Professores e alunos Centro Universitário Fundação Santo André irão hoje, às 15h, à Câmara Municipal de Santo André pedir a abertura de uma CPI para apurar as supostas irregularidades cometidas pela administração do reitor Odair Bermelho.
Os professores da Fafil (Faculdade de Filosofia, Letras e Ciências) entraram em greve na última segunda-feira (17) para exigir a saída do reitor, decisão tomada em apoio aos estudantes, depois de a reitoria ter requisitado o auxílio da Polícia Militar para reprimir um ato contra o aumento de aproximadamente 100% nas mensalidades.

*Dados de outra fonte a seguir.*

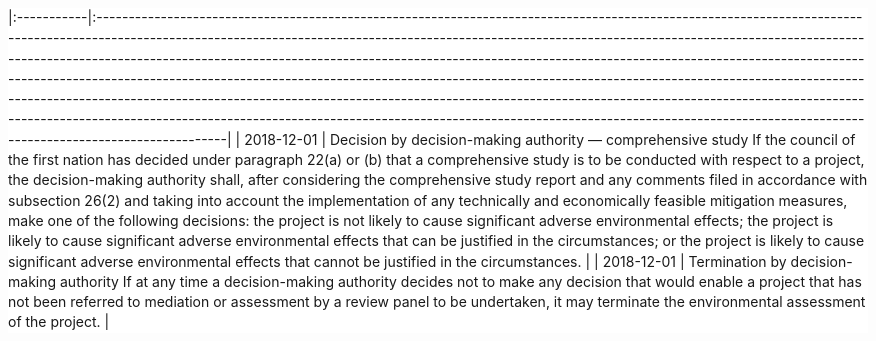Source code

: |:-----------|:--------------------------------------------------------------------------------------------------------------------------------------------------------------------------------------------------------------------------------------------------------------------------------------------------------------------------------------------------------------------------------------------------------------------------------------------------------------------------------------------------------------------------------------------------------------------------------------------------------------------------------------------------------------------------------------------------------------------------------------------------------------------------------------------------------------------------------------------------|
| 2018-12-01 | Decision by decision-making authority — comprehensive study If the council of the first nation has decided under paragraph 22(a) or (b) that a comprehensive study is to be conducted with respect to a project, the decision-making authority shall, after considering the comprehensive study report and any comments filed in accordance with subsection 26(2) and taking into account the implementation of any technically and economically feasible mitigation measures, make one of the following decisions: the project is not likely to cause significant adverse environmental effects; the project is likely to cause significant adverse environmental effects that can be justified in the circumstances; or the project is likely to cause significant adverse environmental effects that cannot be justified in the circumstances. |
| 2018-12-01 | Termination by decision-making authority If at any time a decision-making authority decides not to make any decision that would enable a project that has not been referred to mediation or assessment by a review panel to be undertaken, it may terminate the environmental assessment of the project.                                                                                                                                                                                                                                                                                                                                                                                                                                                                                                                                          |


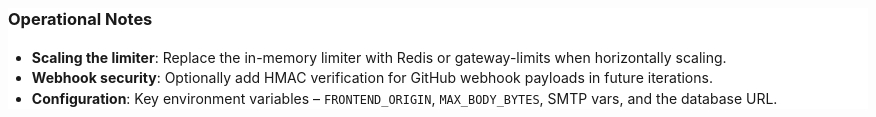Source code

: ### Operational Notes
- **Scaling the limiter**: Replace the in-memory limiter with Redis or gateway-limits when horizontally scaling.
- **Webhook security**: Optionally add HMAC verification for GitHub webhook payloads in future iterations.
- **Configuration**: Key environment variables – `FRONTEND_ORIGIN`, `MAX_BODY_BYTES`, SMTP vars, and the database URL.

Bermelho é acusado, entre outras irregularidades, de gestão fraudulenta, elevando a dívida da instituição de cerca de R$ 40 mil, valor na época de sua posse, para R$ 2 milhões em 2006.
Por meio de cargos comissionados, o reitor teria aparelhado a Fundação com parentes de políticos, gerando uma rede de poder que, segundo os professores, já conta com 45 cargos.
Uma auditoria do Ministério Público teria levantado outras questões como a falta de concursos públicos para a contratação de professores e licitações irregulares. Um Termo de Ajustamento de Contas (TAC) teria sido entregue à reitoria na ocasião.
As aulas regulares foram suspensas e os professores ministrarão aulas públicas durante o período de greve.
Os professores são contrários ao uso de violência e à intervenção da PM e pedem a punição dos responsáveis.
Procurada pela reportagem, a assessoria de imprensa da universidade alega que a reitoria não foi comunicada sobre o ato de protesto pelos professores.
Questionada sobre as alegações dos docentes, a entidade afirma que nunca houve discussão a respeito de aumento nas mensalidades e que a motivação dos professores e alunos é de caráter político-partidário e conta com a participação de ex-deputados.